Le limitazioni dovute a contenere il contagio ha fatto emergere i “nuovi” poveri con il coronavirus. Si calcola che hanno bisogno di aiuto per mangiare circa mezzo milione di persone che prima di febbraio ce la facevano a sbarcare il lunario.
Senza lavoro e senza cibo
Ora con i posti di lavoro saltati a causa delle chiusure delle aziende è venuto fuori il primo dramma sociale. Lo scorso anno nella fetta sociale dei poveri c’erano 2,7 milioni di persone che grazie alla Caritas e al Banco Alimentare sono riusciti a mettere un piatto caldo a tavola. Nel mese di marzo c’è stato un aumento del 30% delle richieste di aiuto. Si è riusciti a tamponare come si è potuto ma in vista dei prossimi mesi va rivisto sicuramente il piano. La scelta dei buoni spesa va incontro a questo dramma sociale.
Dove aumenta la povertà
Le situazioni più critiche sono al Sud Italia. Fortuna vuole che a mettere una pezza per i “nuovi” poveri con il coronavirus ci pensano le associazioni di volontariato. Mense e centri di distribuzioni sono impegnate per far fronte all’emergenza sociale con la Caritas che ha il compito di distribuire gli aiuti erogati dall’Agenzia per le Erogazioni in Agricoltura (Agea).

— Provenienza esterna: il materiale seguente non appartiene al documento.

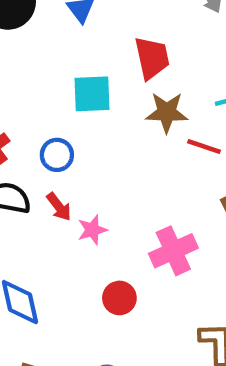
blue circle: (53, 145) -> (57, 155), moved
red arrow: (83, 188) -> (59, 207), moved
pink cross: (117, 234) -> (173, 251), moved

Cosa si mette nel carrello della spesa
Per prodotti alimentari e bevande si spende mediamente 462 euro al mese, l’emergenza Covid-19 ha accentuato la corsa all’acquisto di beni di prima necessità e i carrelli con prodotti agroalimentari si è riempito in più per il 19%.
Le case diventano depositi di provviste
Questa corsa sfrenata ad avere quanti più prodotti possibili è un malcostume. Si stima che in quasi 4 case su 10 ci sono provviste smisurate di alimenti tipo pasta, riso e cereali, latte, formaggi, frutta e verdura, prodotti in scatola, carne e pesce, salumi e insaccati, vino e birra. Un invito a tutti: evitare di fare scorta di prodotti, non c’è nessun rischio di rimanere senza. L’intera filiera alimentare è funzionante. In questo modo si danneggiano i “nuovi” poveri con il coronavirus.